Dünya Bankası’nın Ekim 2019 tarihinde yayınladığı ‘Expanding Offshore Wind To Emerging Markets’ raporuna göre, Türkiye’de açık deniz rüzgar enerjisi potansiyelinin en fazla olduğu bölge rüzgar hızlarının saniyede 9 metre ulaşabildiği Ege Bölgesi’nin kuzeybatısında kalan alan. Deniz Üstü Rüzgar Enerjisi Derneği (DÜRED) Yönetim Kurulu Başkanı Murat Durak, konuya ilişkin değerlendirmesinde, “Teknik olarak bu bölge 6 gigavatt sabit, 19 gigavatt yüzer olmak üzere toplam 25 gigavatt potansiyele sahip.
Ege Bölgesi’ni rüzgar hızlarının saniyede 7-8 metre hızlara ulaşan Marmara ve Karadeniz Bölgeleri takip ediyor. Bunun dışında batı ve güney kısımlardaki tüm potansiyel sahalarla birlikte Türkiye’nin toplam açık deniz rüzgar potansiyeli 50 metreden daha az derinlikte 18 gigavatt sabit, 50-1.000 metre derinlikte de 57 gigavatt olmak üzere toplamda yaklaşık 75 gigavatt” ifadelerini kullandı.
Durak, deniz üstü rüzgar enerji santrali (DRES) projelerinin realizasyonunun genellikle 7-10 yıl arasında yapıldığını aktarırken, “Yerlilik talebi yüksek. Avrupa uygulamalarına bakıldığında yerlilik oranı yüzde 30 civarındadır. Ülkemizde bölgesinde lider ülke olabilmesi için 2030 yılına kadar öncelikle bir politik hedef açıklamalıdır. Örneğin 2030 yılına kadar 5 gigavatt hedef ilk adım olabilir” dedi.

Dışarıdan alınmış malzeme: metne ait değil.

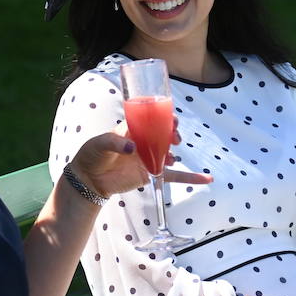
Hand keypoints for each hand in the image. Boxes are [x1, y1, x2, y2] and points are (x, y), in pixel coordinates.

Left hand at [70, 127, 210, 197]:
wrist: (89, 179)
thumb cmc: (93, 155)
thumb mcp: (100, 144)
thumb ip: (116, 142)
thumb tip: (133, 148)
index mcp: (133, 129)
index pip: (152, 118)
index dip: (165, 116)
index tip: (173, 120)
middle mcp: (143, 141)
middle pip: (163, 133)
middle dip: (172, 132)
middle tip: (174, 137)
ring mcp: (149, 158)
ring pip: (168, 151)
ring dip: (174, 151)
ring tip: (171, 155)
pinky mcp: (151, 174)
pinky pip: (173, 176)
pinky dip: (190, 177)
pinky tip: (206, 178)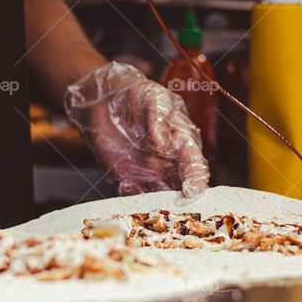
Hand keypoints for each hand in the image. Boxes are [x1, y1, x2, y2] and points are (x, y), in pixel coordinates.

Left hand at [64, 62, 209, 196]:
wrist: (104, 99)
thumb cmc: (137, 94)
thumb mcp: (152, 97)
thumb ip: (159, 117)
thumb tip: (164, 142)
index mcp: (182, 142)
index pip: (195, 165)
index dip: (196, 179)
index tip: (192, 189)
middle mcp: (169, 162)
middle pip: (181, 188)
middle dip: (180, 200)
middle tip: (174, 207)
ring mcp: (148, 172)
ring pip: (158, 196)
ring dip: (156, 203)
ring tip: (150, 203)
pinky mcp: (127, 177)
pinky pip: (132, 194)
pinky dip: (131, 195)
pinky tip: (127, 186)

Deniz üstü rüzgar teknolojisinin 2 ayağı bulunuyor; deniz ve enerji. Ülkemizde her 2 alanda da ilerlemiş bir sanayi ve iş gücü bulunduğunu belirten Durak, ülkemizin son yıllarda denizcilik sektöründe kayda değer ilerlemesi ve karasal rüzgar enerjisinde edindiği deneyim ve know-how denizüstü rüzgar teknolojisi kullanımının en önemli avantajlarından olduğunu söyledi. Konu ile ilgili olarak çalışacak iş gücü ve ekipmanın ülkemizde mevcut olduğunu belirten Durak, “Elektromekanik ekipman tedariğinde yerli üretim olanakları karasal türbinler için mevcut olduğundan dolayı bu teknoloji rahatlıkla denizüstü teknolojisine çevrilebilir” dedi.